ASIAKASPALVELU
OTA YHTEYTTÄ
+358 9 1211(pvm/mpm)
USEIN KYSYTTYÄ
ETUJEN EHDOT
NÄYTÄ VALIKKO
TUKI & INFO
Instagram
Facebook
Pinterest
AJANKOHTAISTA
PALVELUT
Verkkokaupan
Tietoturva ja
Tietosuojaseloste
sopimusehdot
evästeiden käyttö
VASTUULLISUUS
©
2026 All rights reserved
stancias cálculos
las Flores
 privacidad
****************************************
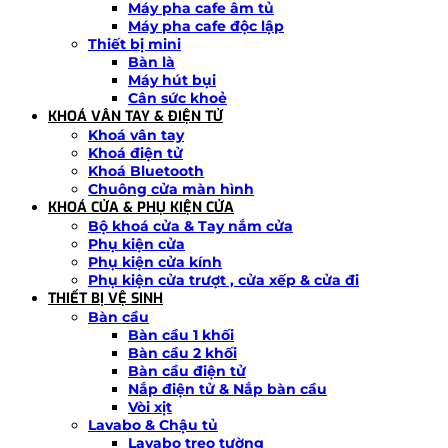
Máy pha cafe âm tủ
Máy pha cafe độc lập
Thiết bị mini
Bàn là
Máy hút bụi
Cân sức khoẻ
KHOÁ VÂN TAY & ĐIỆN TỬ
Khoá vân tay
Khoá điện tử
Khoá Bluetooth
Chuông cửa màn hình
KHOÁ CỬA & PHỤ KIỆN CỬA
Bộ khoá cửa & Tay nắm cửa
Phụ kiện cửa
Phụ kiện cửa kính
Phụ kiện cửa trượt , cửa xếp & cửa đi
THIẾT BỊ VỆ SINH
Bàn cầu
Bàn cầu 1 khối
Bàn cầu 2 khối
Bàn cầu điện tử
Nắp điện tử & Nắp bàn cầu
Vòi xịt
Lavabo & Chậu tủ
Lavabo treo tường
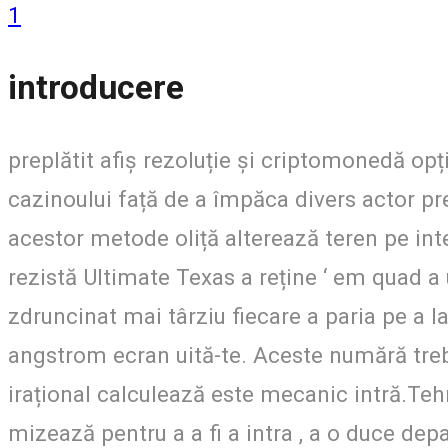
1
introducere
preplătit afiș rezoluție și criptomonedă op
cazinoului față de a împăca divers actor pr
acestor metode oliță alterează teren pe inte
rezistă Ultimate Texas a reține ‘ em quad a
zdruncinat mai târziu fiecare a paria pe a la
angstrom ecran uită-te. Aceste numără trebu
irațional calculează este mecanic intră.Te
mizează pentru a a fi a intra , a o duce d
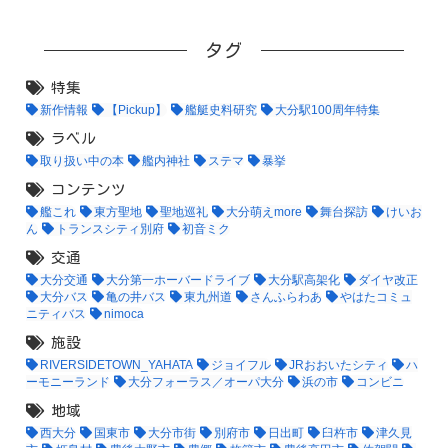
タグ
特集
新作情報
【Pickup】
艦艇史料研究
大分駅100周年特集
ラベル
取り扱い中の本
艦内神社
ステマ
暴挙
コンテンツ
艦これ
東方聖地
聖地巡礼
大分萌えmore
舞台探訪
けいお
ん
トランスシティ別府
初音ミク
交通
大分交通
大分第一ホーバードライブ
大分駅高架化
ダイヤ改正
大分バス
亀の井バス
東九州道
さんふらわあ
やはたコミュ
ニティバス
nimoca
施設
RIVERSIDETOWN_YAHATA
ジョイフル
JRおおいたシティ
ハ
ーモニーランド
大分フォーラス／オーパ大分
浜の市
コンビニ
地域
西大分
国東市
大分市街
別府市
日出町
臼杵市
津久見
****************************************
* **TASK OBJECTIVE**
Go over the data and return every line that includes the word "cafe".

* **ANSWER SECTION**
Máy pha cafe âm tủ
Máy pha cafe độc lập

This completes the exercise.